The show must go on
You can’t keep a good trombone player down. Or a director for that matter.
Seventy-nine-year-old Bob Meffert, a trombone player in his early years, has been directing the Marshall Municipal Band for as long as most folks in this city can remember. He has been director since 1983. But if you are old enough to remember, there was another fella before Meffert by the name of Leo Yorde. He directed the band for 33 years.
Longevity, however, is just old music for this band. It has been around for 99 years. Meffert has been part of half of that history. He also taught music at Marshall Public Schools for more than 30 years.
“Last week was the only the third concert I have missed during all of 51 years,” Meffert told me as he stood in the middle of the crowd at Liberty Park Wednesday night. He was talking to people just before the start of Wednesday’s concert.
It would have been the second concert of the summer, but Meffert was “passing kidney stones” on the day of the first scheduled concert on June 7.
“Wednesday about 4 o’clock it started what we thought was one,” Meffert said. “Another one came Friday. It (June 7 concert) was canceled because of a medical emergency.”
But kidney stones didn’t stop him for long. The iron man of Marshall music was ready to go Wednesday.
Cancer also tried to stop Meffert from raising his baton a couple years ago.
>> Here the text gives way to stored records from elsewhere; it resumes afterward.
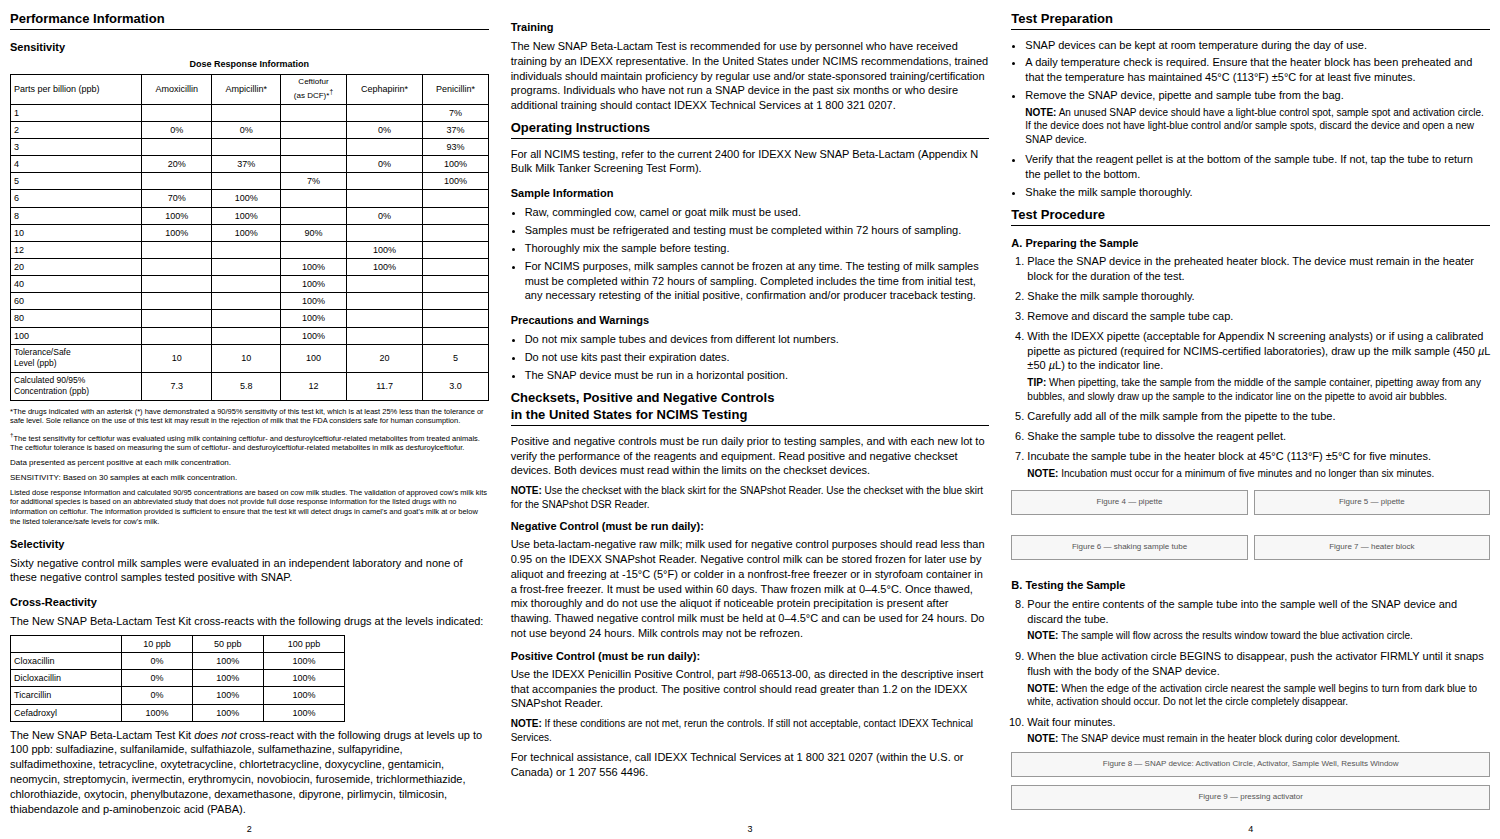Performance Information
Sensitivity
Dose Response Information
| Parts per billion (ppb) | Amoxicillin | Ampicillin* | Ceftiofur (as DCF)* † | Cephapirin* | Penicillin* |
| --- | --- | --- | --- | --- | --- |
| 1 | | | | | 7% |
| 2 | 0% | 0% | | 0% | 37% |
| 3 | | | | | 93% |
| 4 | 20% | 37% | | 0% | 100% |
| 5 | | | 7% | | 100% |
| 6 | 70% | 100% | | | |
| 8 | 100% | 100% | | 0% | |
| 10 | 100% | 100% | 90% | | |
| 12 | | | | 100% | |
| 20 | | | 100% | 100% | |
| 40 | | | 100% | | |
| 60 | | | 100% | | |
| 80 | | | 100% | | |
| 100 | | | 100% | | |
| Tolerance/Safe Level (ppb) | 10 | 10 | 100 | 20 | 5 |
| Calculated 90/95% Concentration (ppb) | 7.3 | 5.8 | 12 | 11.7 | 3.0 |
*The drugs indicated with an asterisk (*) have demonstrated a 90/95% sensitivity of this test kit, which is at least 25% less than the tolerance or safe level. Sole reliance on the use of this test kit may result in the rejection of milk that the FDA considers safe for human consumption.
†The test sensitivity for ceftiofur was evaluated using milk containing ceftiofur- and desfuroylceftiofur-related metabolites from treated animals. The ceftiofur tolerance is based on measuring the sum of ceftiofur- and desfuroylceftiofur-related metabolites in milk as desfuroylceftiofur.
Data presented as percent positive at each milk concentration.
SENSITIVITY: Based on 30 samples at each milk concentration.
Listed dose response information and calculated 90/95 concentrations are based on cow milk studies. The validation of approved cow's milk kits for additional species is based on an abbreviated study that does not provide full dose response information for the listed drugs with no information on ceftiofur. The information provided is sufficient to ensure that the test kit will detect drugs in camel's and goat's milk at or below the listed tolerance/safe levels for cow's milk.
Selectivity
Sixty negative control milk samples were evaluated in an independent laboratory and none of these negative control samples tested positive with SNAP.
Cross-Reactivity
The New SNAP Beta-Lactam Test Kit cross-reacts with the following drugs at the levels indicated:
| | 10 ppb | 50 ppb | 100 ppb |
| --- | --- | --- | --- |
| Cloxacillin | 0% | 100% | 100% |
| Dicloxacillin | 0% | 100% | 100% |
| Ticarcillin | 0% | 100% | 100% |
| Cefadroxyl | 100% | 100% | 100% |
The New SNAP Beta-Lactam Test Kit does not cross-react with the following drugs at levels up to 100 ppb: sulfadiazine, sulfanilamide, sulfathiazole, sulfamethazine, sulfapyridine, sulfadimethoxine, tetracycline, oxytetracycline, chlortetracycline, doxycycline, gentamicin, neomycin, streptomycin, ivermectin, erythromycin, novobiocin, furosemide, trichlormethiazide, chlorothiazide, oxytocin, phenylbutazone, dexamethasone, dipyrone, pirlimycin, tilmicosin, thiabendazole and p-aminobenzoic acid (PABA).
Training
The New SNAP Beta-Lactam Test is recommended for use by personnel who have received training by an IDEXX representative. In the United States under NCIMS recommendations, trained individuals should maintain proficiency by regular use and/or state-sponsored training/certification programs. Individuals who have not run a SNAP device in the past six months or who desire additional training should contact IDEXX Technical Services at 1 800 321 0207.
Operating Instructions
For all NCIMS testing, refer to the current 2400 for IDEXX New SNAP Beta-Lactam (Appendix N Bulk Milk Tanker Screening Test Form).
Sample Information
Raw, commingled cow, camel or goat milk must be used.
Samples must be refrigerated and testing must be completed within 72 hours of sampling.
Thoroughly mix the sample before testing.
For NCIMS purposes, milk samples cannot be frozen at any time. The testing of milk samples must be completed within 72 hours of sampling. Completed includes the time from initial test, any necessary retesting of the initial positive, confirmation and/or producer traceback testing.
Precautions and Warnings
Do not mix sample tubes and devices from different lot numbers.
Do not use kits past their expiration dates.
The SNAP device must be run in a horizontal position.
Checksets, Positive and Negative Controls
in the United States for NCIMS Testing
Positive and negative controls must be run daily prior to testing samples, and with each new lot to verify the performance of the reagents and equipment. Read positive and negative checkset devices. Both devices must read within the limits on the checkset devices.
NOTE: Use the checkset with the black skirt for the SNAPshot Reader. Use the checkset with the blue skirt for the SNAPshot DSR Reader.
Negative Control (must be run daily):
Use beta-lactam-negative raw milk; milk used for negative control purposes should read less than 0.95 on the IDEXX SNAPshot Reader. Negative control milk can be stored frozen for later use by aliquot and freezing at -15°C (5°F) or colder in a nonfrost-free freezer or in styrofoam container in a frost-free freezer. It must be used within 60 days. Thaw frozen milk at 0–4.5°C. Once thawed, mix thoroughly and do not use the aliquot if noticeable protein precipitation is present after thawing. Thawed negative control milk must be held at 0–4.5°C and can be used for 24 hours. Do not use beyond 24 hours. Milk controls may not be refrozen.
Positive Control (must be run daily):
Use the IDEXX Penicillin Positive Control, part #98-06513-00, as directed in the descriptive insert that accompanies the product. The positive control should read greater than 1.2 on the IDEXX SNAPshot Reader.
NOTE: If these conditions are not met, rerun the controls. If still not acceptable, contact IDEXX Technical Services.
For technical assistance, call IDEXX Technical Services at 1 800 321 0207 (within the U.S. or Canada) or 1 207 556 4496.
Test Preparation
SNAP devices can be kept at room temperature during the day of use.
A daily temperature check is required. Ensure that the heater block has been preheated and that the temperature has maintained 45°C (113°F) ±5°C for at least five minutes.
Remove the SNAP device, pipette and sample tube from the bag.
NOTE: An unused SNAP device should have a light-blue control spot, sample spot and activation circle. If the device does not have light-blue control and/or sample spots, discard the device and open a new SNAP device.
Verify that the reagent pellet is at the bottom of the sample tube. If not, tap the tube to return the pellet to the bottom.
Shake the milk sample thoroughly.
Test Procedure
A. Preparing the Sample
Place the SNAP device in the preheated heater block. The device must remain in the heater block for the duration of the test.
Shake the milk sample thoroughly.
Remove and discard the sample tube cap.
With the IDEXX pipette (acceptable for Appendix N screening analysts) or if using a calibrated pipette as pictured (required for NCIMS-certified laboratories), draw up the milk sample (450 µ L ±50 µ L) to the indicator line.
TIP: When pipetting, take the sample from the middle of the sample container, pipetting away from any bubbles, and slowly draw up the sample to the indicator line on the pipette to avoid air bubbles.
Carefully add all of the milk sample from the pipette to the tube.
Shake the sample tube to dissolve the reagent pellet.
Incubate the sample tube in the heater block at 45°C (113°F) ±5°C for five minutes.
NOTE: Incubation must occur for a minimum of five minutes and no longer than six minutes.
Figure 4 — pipette
Figure 5 — pipette
Figure 6 — shaking sample tube
Figure 7 — heater block
B. Testing the Sample
Pour the entire contents of the sample tube into the sample well of the SNAP device and discard the tube.
NOTE: The sample will flow across the results window toward the blue activation circle.
When the blue activation circle BEGINS to disappear, push the activator FIRMLY until it snaps flush with the body of the SNAP device.
NOTE: When the edge of the activation circle nearest the sample well begins to turn from dark blue to white, activation should occur. Do not let the circle completely disappear.
Wait four minutes.
NOTE: The SNAP device must remain in the heater block during color development.
Figure 8 — SNAP device: Activation Circle, Activator, Sample Well, Results Window
Figure 9 — pressing activator
2
3
4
Although he did admit “directing while undergoing chemo was … interesting.”
He also told the Independent in 2016 that “rumors of me stepping down are ill-founded.”
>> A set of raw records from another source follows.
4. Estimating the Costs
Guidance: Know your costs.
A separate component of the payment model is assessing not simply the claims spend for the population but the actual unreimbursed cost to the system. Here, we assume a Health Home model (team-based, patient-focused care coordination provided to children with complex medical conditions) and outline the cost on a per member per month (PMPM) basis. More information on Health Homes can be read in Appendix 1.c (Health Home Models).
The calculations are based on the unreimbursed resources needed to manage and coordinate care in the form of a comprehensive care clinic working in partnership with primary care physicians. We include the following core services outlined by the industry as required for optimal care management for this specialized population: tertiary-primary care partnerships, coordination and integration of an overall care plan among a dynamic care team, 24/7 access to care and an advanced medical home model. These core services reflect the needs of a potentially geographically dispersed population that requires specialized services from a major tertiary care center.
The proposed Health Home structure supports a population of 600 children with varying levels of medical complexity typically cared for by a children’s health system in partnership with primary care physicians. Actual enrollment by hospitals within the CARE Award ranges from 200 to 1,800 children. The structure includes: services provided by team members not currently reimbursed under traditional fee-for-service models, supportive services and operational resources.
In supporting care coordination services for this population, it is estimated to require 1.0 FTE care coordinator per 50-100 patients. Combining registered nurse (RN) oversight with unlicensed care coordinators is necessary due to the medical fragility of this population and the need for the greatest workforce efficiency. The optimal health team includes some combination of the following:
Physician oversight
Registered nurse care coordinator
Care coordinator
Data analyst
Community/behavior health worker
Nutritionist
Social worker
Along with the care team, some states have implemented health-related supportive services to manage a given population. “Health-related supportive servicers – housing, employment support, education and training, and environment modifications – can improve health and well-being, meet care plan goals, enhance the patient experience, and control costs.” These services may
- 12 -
An Independent editorial in 2016 called Meffert’s run as director “incredible.”
But Meffert says the members of the city band are the ones who are “amazing.”
“This year we have a bigger group of new ones,” Meffert said of the band. “I think we have 13 new ones this year for some reason. This year we just happen to lose a number of trumpets. Four new trumpets out of 10. I think out five saxes, I think one has returned. Some of them are college kids and they finally have jobs.”
But Meffert said he never has a problem finding talent to fill out his sections.
“There is always people out there. I had more people call me this year. They show up,” he said.
Many of them have college degrees and five have a Ph.D., according to Meffert
“We have a number of people who play multiple instruments, including myself. That’s the blessing we have living in a community like this. These people are so dedicated. They just come and play,” he said.
“Nobody wants to do it,” Meffert said with a long laugh.
“So I do it.”
So the music continues every Wednesday at Liberty Park.